The 65th Congress seems to have respected Story indicating that Congress regulating how manufactures make their products would be an unconstitutional expansion of Commerce Clause powers, and appropriately did the following. Congress included the words manufacture and sale in a necessary amendment to the Constitution to give Congress the new power that it needed to effectively prohibit the consumption of alcoholic beverages. This is evidenced by the 18th Amendment (18A).
Excerpted from 18A:
"Section 1. After one year from the ratification of this article the manufacture, sale, or transportation of intoxicating liquors within, the importation thereof into, or the exportation thereof from the United States and all territory subject to the jurisdiction thereof for beverage purposes is hereby prohibited [emphases added]."

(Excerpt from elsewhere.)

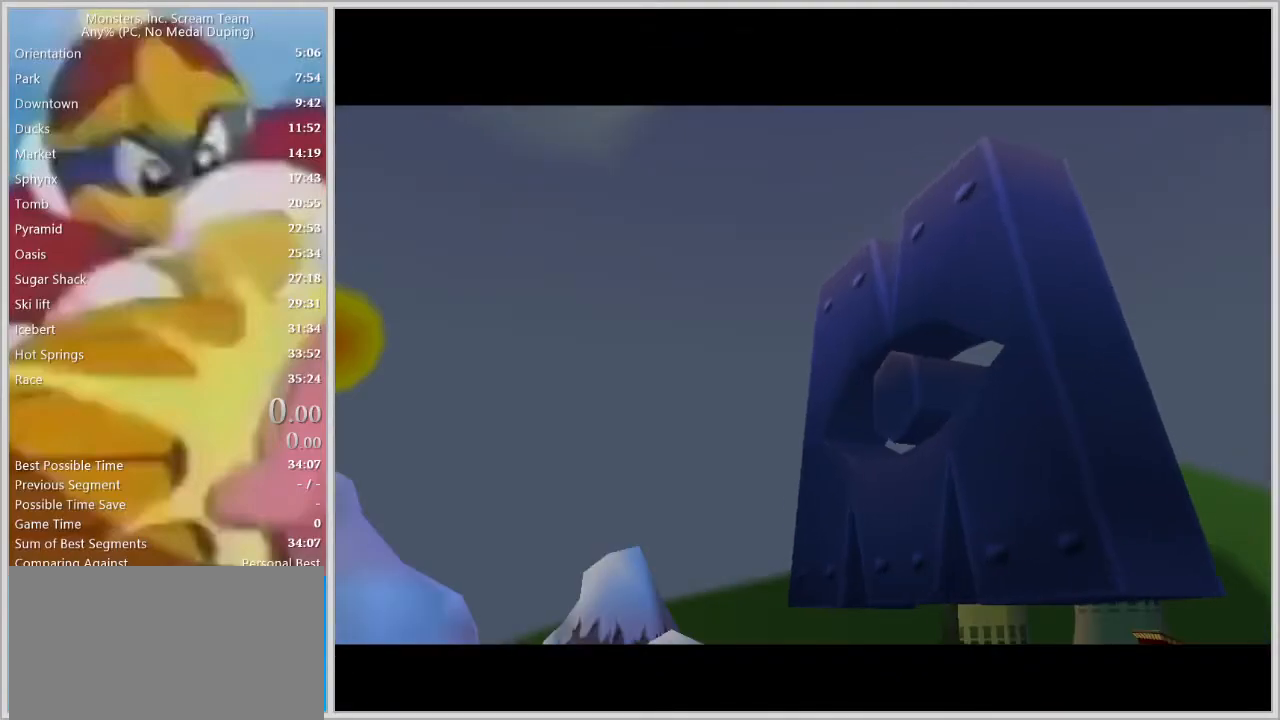
{"keys": ["num7", "return"], "events": [[350, "return", "down"], [400, "return", "up"], [500, "return", "down"]]}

The "manufacture, sale, or transportation of intoxicating liquors guns and ammunition" language above would likewise need to be put into a new constitutional amendment in order for federal Democrats and RINOs to justify their vote-buying attempts to force citizens to buy "crippled" guns and limit ammo purchases, just as 18A effectively limited what people could drink.
"In every event, I would rather construe so narrowly as to oblige the nation to amend, and thus declare what powers they would agree to yield, than too broadly, and indeed, so broadly as to enable the executive and the Senate to do things which the Constitution forbids." —Thomas Jefferson: The Anas, 1793.